África do Sul — Coreia do Sul: O vazio no meio-campo sul-africano
A África do Sul chega à última rodada do Grupo A da Copa do Mundo de 2026 precisando vencer a Coreia do Sul para avançar. Mas o time de Hugo Broos não terá sua espinha dorsal disponível — justamente contra um adversário que está se ajustando taticamente para ser ainda mais perigoso.
Teboho Mokoena está suspenso e era o maestro do meio-campo, o jogador que ditava o ritmo e a principal arma nas bolas paradas.
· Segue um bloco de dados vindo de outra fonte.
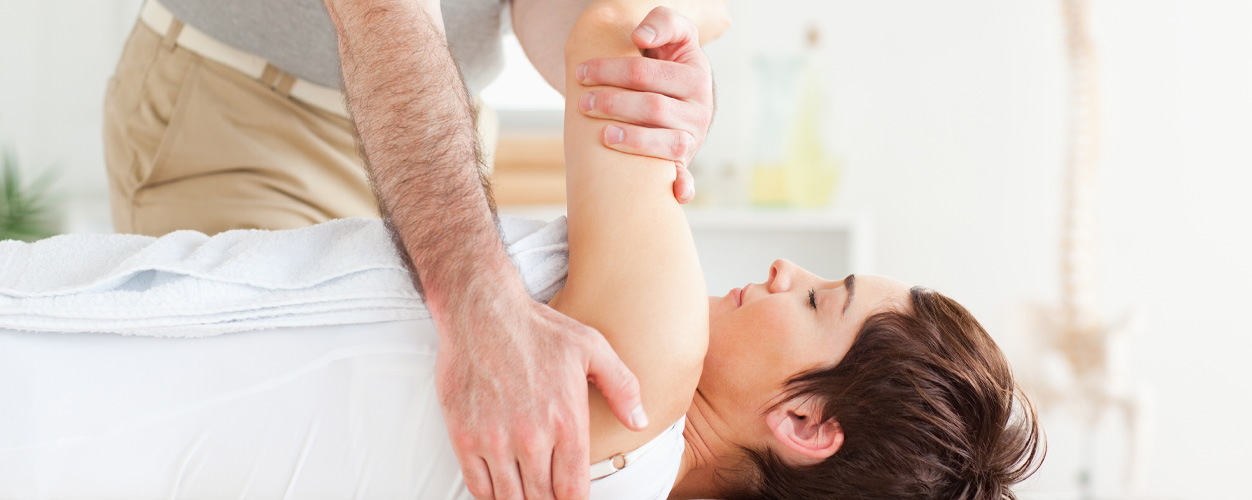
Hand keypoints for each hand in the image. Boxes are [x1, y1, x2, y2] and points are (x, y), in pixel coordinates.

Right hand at [437, 289, 645, 499]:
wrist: (482, 311)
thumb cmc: (538, 328)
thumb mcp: (592, 347)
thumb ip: (622, 387)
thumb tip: (639, 421)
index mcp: (567, 422)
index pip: (573, 491)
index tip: (570, 496)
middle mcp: (532, 437)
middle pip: (542, 499)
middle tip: (548, 493)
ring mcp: (495, 440)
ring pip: (510, 499)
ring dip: (520, 499)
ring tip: (527, 491)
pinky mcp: (464, 436)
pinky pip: (478, 487)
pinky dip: (491, 494)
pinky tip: (500, 485)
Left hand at [575, 6, 714, 203]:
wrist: (682, 90)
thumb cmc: (668, 60)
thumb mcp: (674, 34)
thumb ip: (662, 22)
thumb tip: (639, 37)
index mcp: (696, 77)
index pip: (646, 73)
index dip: (610, 70)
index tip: (581, 72)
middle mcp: (700, 111)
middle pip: (652, 108)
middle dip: (613, 104)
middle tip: (583, 102)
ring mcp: (693, 139)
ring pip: (665, 144)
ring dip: (633, 141)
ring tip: (603, 135)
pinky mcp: (684, 162)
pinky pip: (686, 178)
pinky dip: (683, 186)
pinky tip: (676, 194)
Themba Zwane, também suspenso, era a ligação criativa entre as linhas, o cara que quebrava defesas com passes e visão de jogo. Sem eles, o ataque sul-africano perde variação e fica refém das jogadas pelos lados.
É verdade que Sphephelo Sithole volta de suspensão para dar alguma estabilidade defensiva, mas ele não substitui a capacidade de progressão de Mokoena. O meio-campo fica mais previsível e frágil sob pressão, exatamente onde a Coreia é mais forte.
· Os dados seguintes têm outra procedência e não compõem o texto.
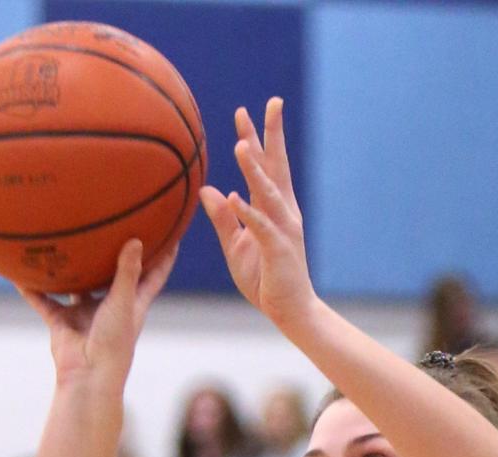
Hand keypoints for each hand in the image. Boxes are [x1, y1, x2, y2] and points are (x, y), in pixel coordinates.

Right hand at [16, 239, 177, 386]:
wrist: (88, 376)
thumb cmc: (113, 344)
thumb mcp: (122, 303)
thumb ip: (127, 272)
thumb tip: (136, 240)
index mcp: (132, 304)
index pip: (153, 276)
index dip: (164, 257)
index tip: (172, 234)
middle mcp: (109, 307)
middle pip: (113, 277)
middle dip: (112, 256)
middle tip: (112, 225)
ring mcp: (85, 316)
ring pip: (76, 287)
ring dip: (69, 271)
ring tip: (61, 243)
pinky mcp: (62, 324)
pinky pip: (44, 302)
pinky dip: (33, 290)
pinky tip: (20, 272)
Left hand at [200, 98, 315, 332]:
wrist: (290, 310)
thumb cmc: (265, 279)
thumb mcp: (236, 246)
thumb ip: (223, 218)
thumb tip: (208, 189)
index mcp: (275, 208)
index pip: (266, 167)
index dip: (258, 138)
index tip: (245, 112)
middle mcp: (284, 212)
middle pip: (276, 167)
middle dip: (271, 136)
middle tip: (269, 104)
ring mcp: (283, 230)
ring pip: (269, 193)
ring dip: (255, 169)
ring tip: (241, 144)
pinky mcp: (279, 250)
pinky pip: (262, 227)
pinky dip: (250, 212)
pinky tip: (236, 197)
A correção tática da Coreia do Sul
Do outro lado, Hong Myung-bo promete mudanças no ataque coreano. A maior delas é tirar Son Heung-min da função de centroavante e colocá-lo novamente na ponta esquerda, onde ele é mais letal. Oh Hyeon-gyu ou Cho Gue-sung devem formar a referência no ataque, dando à Coreia presença de área e liberdade para Son atacar os espaços.
Com isso, a Coreia ganha um desenho mais natural: Lee Kang-in segue como cérebro da criação, Hwang In-beom como motor da transição. Contra uma África do Sul que precisará se expor, os contra-ataques coreanos podem ser mortais. A disciplina tática coreana, elogiada pelo próprio Broos, deve sufocar as investidas sul-africanas.
O paradoxo da motivação
A África do Sul tem a motivação máxima de um 'jogo da vida', mas isso pode ser uma armadilha. A necessidade de vencer vai obrigá-los a sair para o jogo, abrindo espaços nas costas da defesa — justamente onde a Coreia mais gosta de atacar. O time sul-coreano não precisa nem da vitória (um empate já basta), mas mostrou contra a Chéquia que sabe sofrer e reagir.
O mercado vê a Coreia como favorita com odd em 1,719, e a lógica tática reforça essa visão. A África do Sul perdeu seus dois jogadores mais importantes justamente no setor onde a Coreia é mais forte. A qualidade individual de Son, Lee Kang-in e Kim Min-jae deve prevalecer, mesmo que os Bafana Bafana tentem uma despedida heroica.
Espero uma partida controlada pela Coreia, que deve fazer o primeiro gol e depois administrar. A África do Sul pode até esboçar reação, mas o desfalque no meio-campo pesa demais para um time que precisa atacar.